Langkah pemerintah merevitalisasi bahasa daerah hendaknya diimbangi dengan upaya upaya pelestarian bahasa daerah melalui lembaga pendidikan maupun pelibatan masyarakat penutur bahasa daerah tersebut.
Oleh
Redaksi
·2 menit baca
Keragaman bahasa daerah yang dimiliki Indonesia, yaitu mencapai 718 bahasa, merupakan cerminan kekayaan bangsa yang beragam.
Karena itu, melestarikan dan mempertahankan keberadaan bahasa daerah juga akan menjaga keberagaman yang menjadi identitas bangsa ini. Namun dari tahun ke tahun tantangan untuk itu semakin besar.
Seiring perkembangan zaman, bahasa daerah yang punah terus bertambah, kini mencapai 11 bahasa, enam bahasa lainnya dalam kondisi kritis, dan 25 bahasa terancam punah. Kepunahan terjadi karena bahasa daerah tidak digunakan lagi, tidak diwariskan ke generasi penuturnya, karena penuturnya menganggap penggunaan bahasa daerah tidak mendesak (Kompas, 18/3/2022).
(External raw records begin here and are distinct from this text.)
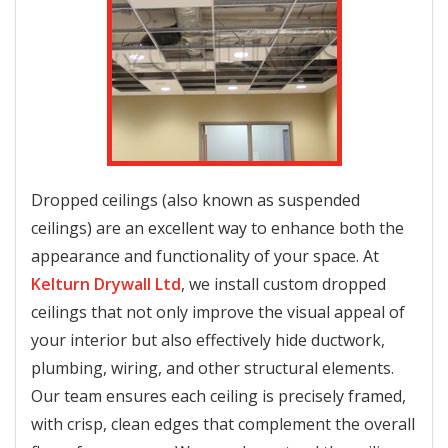
Dropped ceilings (also known as suspended
ceilings) are an excellent way to enhance both the
appearance and functionality of your space. At
Kelturn Drywall Ltd
, we install custom dropped
ceilings that not only improve the visual appeal of
your interior but also effectively hide ductwork,
plumbing, wiring, and other structural elements.
Our team ensures each ceiling is precisely framed,
with crisp, clean edges that complement the overall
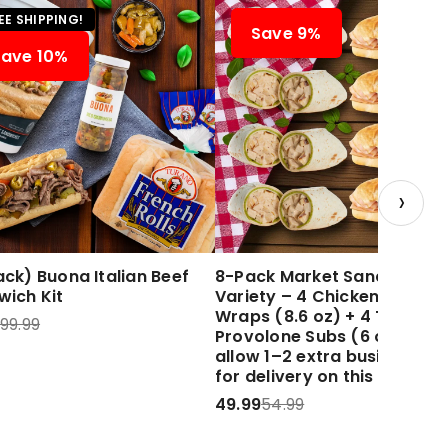
EE SHIPPING!
Save 9%
Save 10%
›
ck) Buona Italian Beef
8-Pack Market Sandwich
wich Kit
Variety – 4 Chicken Caesar
Wraps (8.6 oz) + 4 Turkey 
99.99
Provolone Subs (6 oz) Plea
allow 1–2 extra business d
for delivery on this item.
49.99
54.99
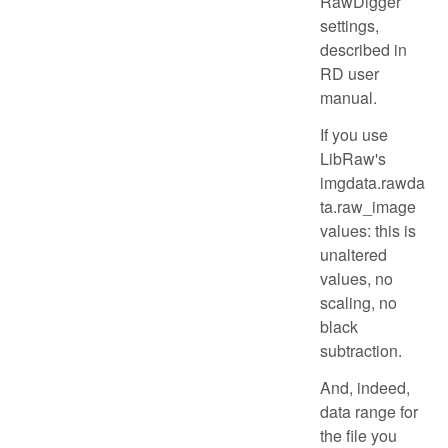
RawDigger
settings,
described in
RD user
manual.
If you use
LibRaw's
imgdata.rawda
ta.raw_image
values: this is
unaltered
values, no
scaling, no
black
subtraction.
And, indeed,
data range for
the file you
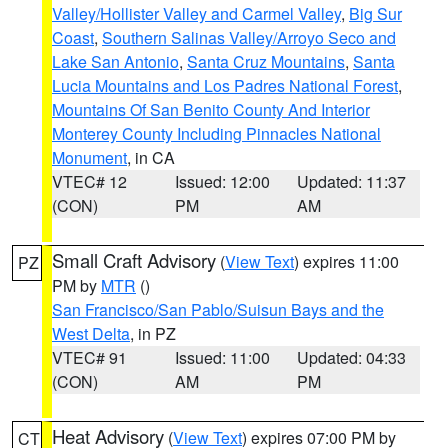
Valley/Hollister Valley and Carmel Valley
,
Big Sur
Coast
,
Southern Salinas Valley/Arroyo Seco and
Lake San Antonio
,
Santa Cruz Mountains
,
Santa
Lucia Mountains and Los Padres National Forest
,
Mountains Of San Benito County And Interior
Monterey County Including Pinnacles National
Monument
, in CA
VTEC# 12
Issued: 12:00
Updated: 11:37
(CON)
PM
AM
Small Craft Advisory
(
View Text
) expires 11:00
PZ
PM by
MTR
()
San Francisco/San Pablo/Suisun Bays and the
West Delta
, in PZ
VTEC# 91
Issued: 11:00
Updated: 04:33
(CON)
AM
PM
Heat Advisory
(
View Text
) expires 07:00 PM by
CT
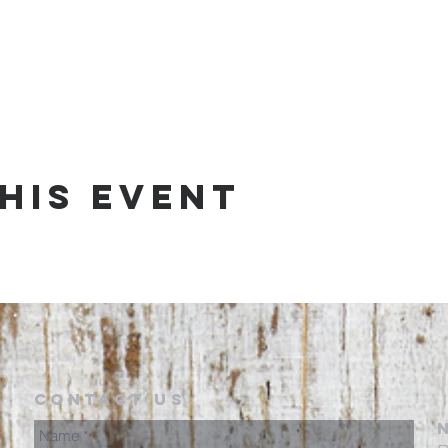
his event
Contact Us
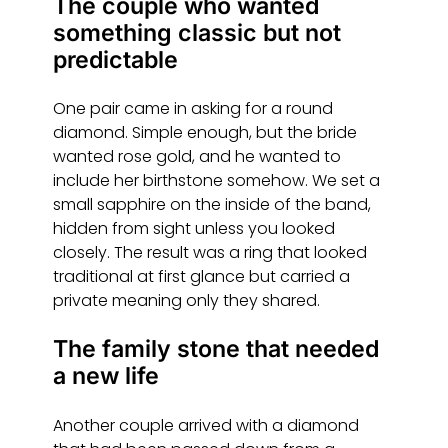
The couple who wanted
something classic but not
predictable
One pair came in asking for a round
diamond. Simple enough, but the bride
wanted rose gold, and he wanted to
include her birthstone somehow. We set a
small sapphire on the inside of the band,
hidden from sight unless you looked
closely. The result was a ring that looked
traditional at first glance but carried a
private meaning only they shared.
The family stone that needed
a new life
Another couple arrived with a diamond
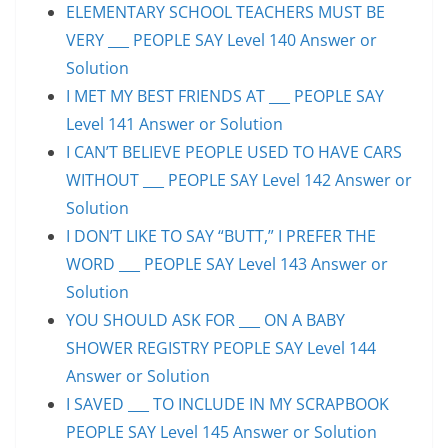
ELEMENTARY SCHOOL TEACHERS MUST BE
VERY ___ PEOPLE SAY Level 140 Answer or
Solution
I MET MY BEST FRIENDS AT ___ PEOPLE SAY
Level 141 Answer or Solution
I CAN’T BELIEVE PEOPLE USED TO HAVE CARS
WITHOUT ___ PEOPLE SAY Level 142 Answer or
Solution
I DON’T LIKE TO SAY “BUTT,” I PREFER THE
WORD ___ PEOPLE SAY Level 143 Answer or
Solution
YOU SHOULD ASK FOR ___ ON A BABY
SHOWER REGISTRY PEOPLE SAY Level 144
Answer or Solution
I SAVED ___ TO INCLUDE IN MY SCRAPBOOK
PEOPLE SAY Level 145 Answer or Solution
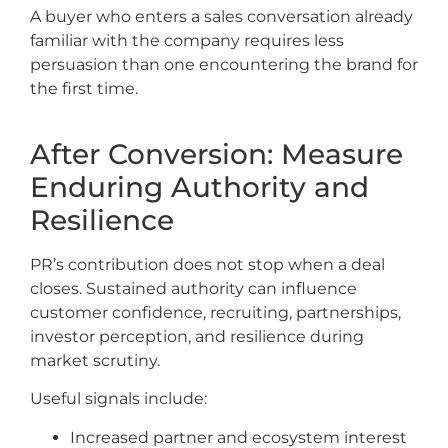
A buyer who enters a sales conversation already
familiar with the company requires less
persuasion than one encountering the brand for
the first time.
After Conversion: Measure
Enduring Authority and
Resilience
PR’s contribution does not stop when a deal
closes. Sustained authority can influence
customer confidence, recruiting, partnerships,
investor perception, and resilience during
market scrutiny.
Useful signals include:
Increased partner and ecosystem interest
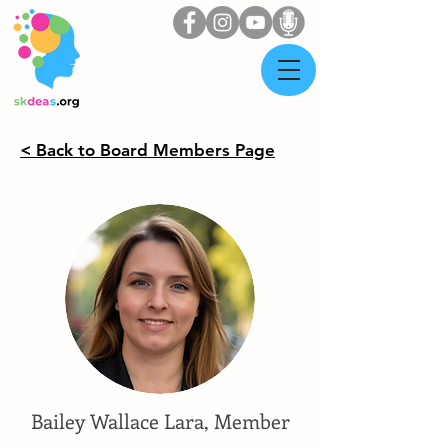
< Back to Board Members Page
Bailey Wallace Lara, Member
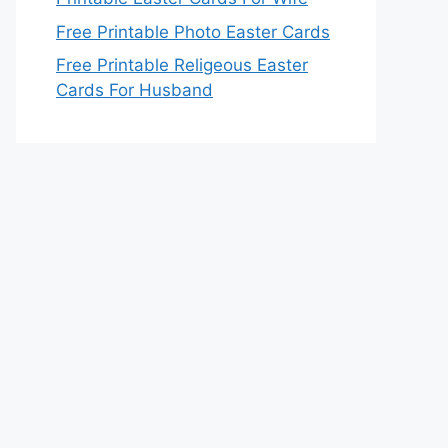
Free Printable Photo Easter Cards
Free Printable Religeous Easter
Cards For Husband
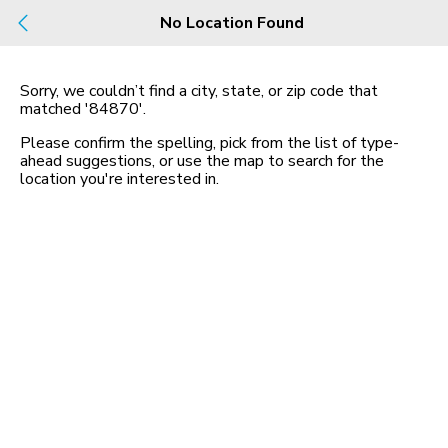
Build
No Location Found
Buy
Rent
County, City, NBHD, Or Zip
Sorry, we couldn’t find a city, state, or zip code that
matched
'84870'
.
Map
No listings found
Please confirm the spelling, pick from the list of type-
ahead suggestions, or use the map to search for the
location you
'
re interested in.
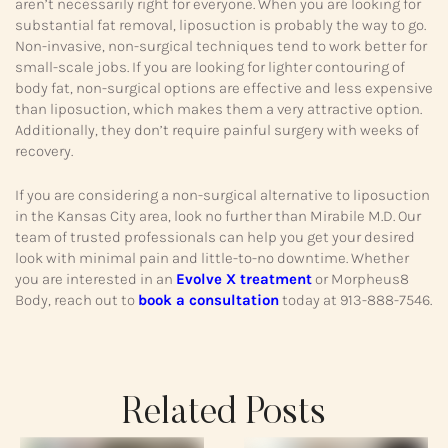
aren’t necessarily right for everyone. When you are looking for
substantial fat removal, liposuction is probably the way to go.
Non-invasive, non-surgical techniques tend to work better for
small-scale jobs. If you are looking for lighter contouring of
body fat, non-surgical options are effective and less expensive
than liposuction, which makes them a very attractive option.
Additionally, they don’t require painful surgery with weeks of
recovery.
If you are considering a non-surgical alternative to liposuction
in the Kansas City area, look no further than Mirabile M.D. Our
team of trusted professionals can help you get your desired
look with minimal pain and little-to-no downtime. Whether
you are interested in an
Evolve X treatment
or Morpheus8
Body, reach out to
book a consultation
today at 913-888-7546.
Related Posts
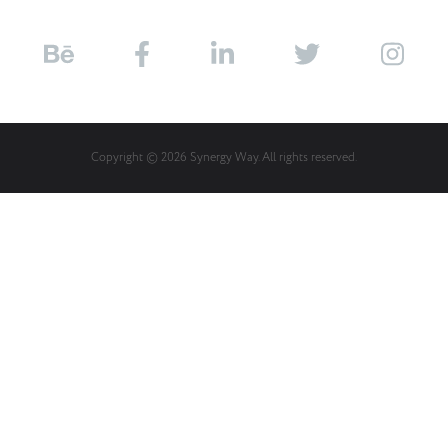
Copyright © 2026 Synergy Way. All rights reserved.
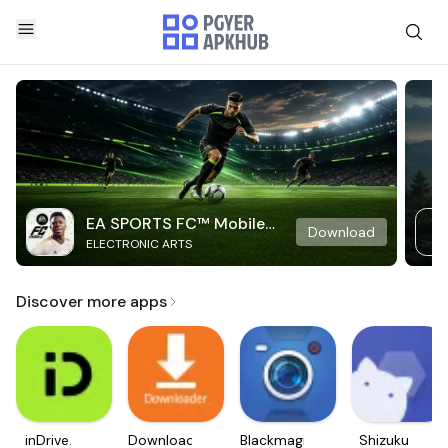
EA SPORTS FC™ Mobile
Download
ELECTRONIC ARTS
Soccer
Discover more apps
inDrive.
Downloader
Blackmagic
Shizuku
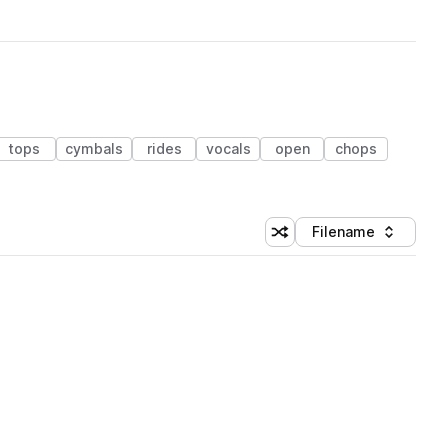
tops
cymbals
rides
vocals
open
chops
Filename
Shuffle random sorting
Sort by
 Library (1 credit)
 Library (1 credit)
 Library (1 credit)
Kunci pelestarian bahasa daerah memang ada pada regenerasi penuturnya, di mana penutur mewariskan bahasa daerah (bahasa ibu) secara turun temurun kepada generasi penerusnya. Namun migrasi penduduk dan perkembangan teknologi terus menggerus regenerasi bahasa daerah.
Meskipun begitu, bukan berarti tanggung jawab regenerasi penutur bahasa daerah sepenuhnya ada pada masyarakat penutur bahasa daerah tersebut. Setelah bahasa Indonesia disepakati sebagai bahasa persatuan, para pendiri bangsa menyadari tanggung jawab negara untuk menghormati dan memelihara bahasa daerah sebagai kekayaan budaya nasional, yang tertuang di Pasal 32 ayat 2 UUD 1945.
Kewajiban menggunakan bahasa Indonesia sebagai bahasa pengantar dalam pendidikan nasional juga tidak menutup upaya pelestarian bahasa daerah. Bahasa daerah tetap boleh digunakan sebagai bahasa pengantar, terutama di level sekolah dasar untuk memudahkan proses pembelajaran.
Sejumlah kementerian/lembaga terkait juga telah mengeluarkan peraturan dalam upaya pelestarian bahasa daerah. Ambil contoh Peraturan Menteri Dalam Negeri No 40/2007 tentang Pedoman bagi Kepala Daerah dalam Pelestarian dan Pengembangan Bahasa Negara dan Bahasa Daerah.
Namun dalam praktiknya, regulasi-regulasi yang mendukung upaya pelestarian bahasa daerah seringkali tidak sejalan dengan kondisi di lapangan. Misalnya, tidak semua kepala daerah mempunyai perhatian soal itu. Hanya segelintir daerah yang mewajibkan sekolah menyediakan pembelajaran bahasa daerah sebagai muatan lokal.
Guru dan bahan ajar bahasa daerah juga belum tentu tersedia. Selain tidak banyak perguruan tinggi yang mempunyai program pendidikan bahasa daerah, belum banyak keberpihakan pemerintah kepada guru bahasa daerah. Ketika masih ada penerimaan calon pegawai negeri sipil untuk guru di masa lalu, seringkali tidak ada formasi bagi guru bahasa daerah. Ini juga terjadi pada perekrutan guru pegawai pemerintah dengan penjanjian kerja (PPPK) tahun 2021.
Karena itu, langkah pemerintah merevitalisasi bahasa daerah hendaknya diimbangi dengan upaya mengatasi kendala-kendala tersebut. Selain itu juga perlu mendukung dan melibatkan masyarakat sebagai penutur bahasa daerah untuk mewariskan bahasa daerah ke generasi penerusnya.
Pelestarian bahasa daerah bukan hanya penting untuk menjaga keragaman, tetapi juga penting untuk mengembangkan bahasa Indonesia.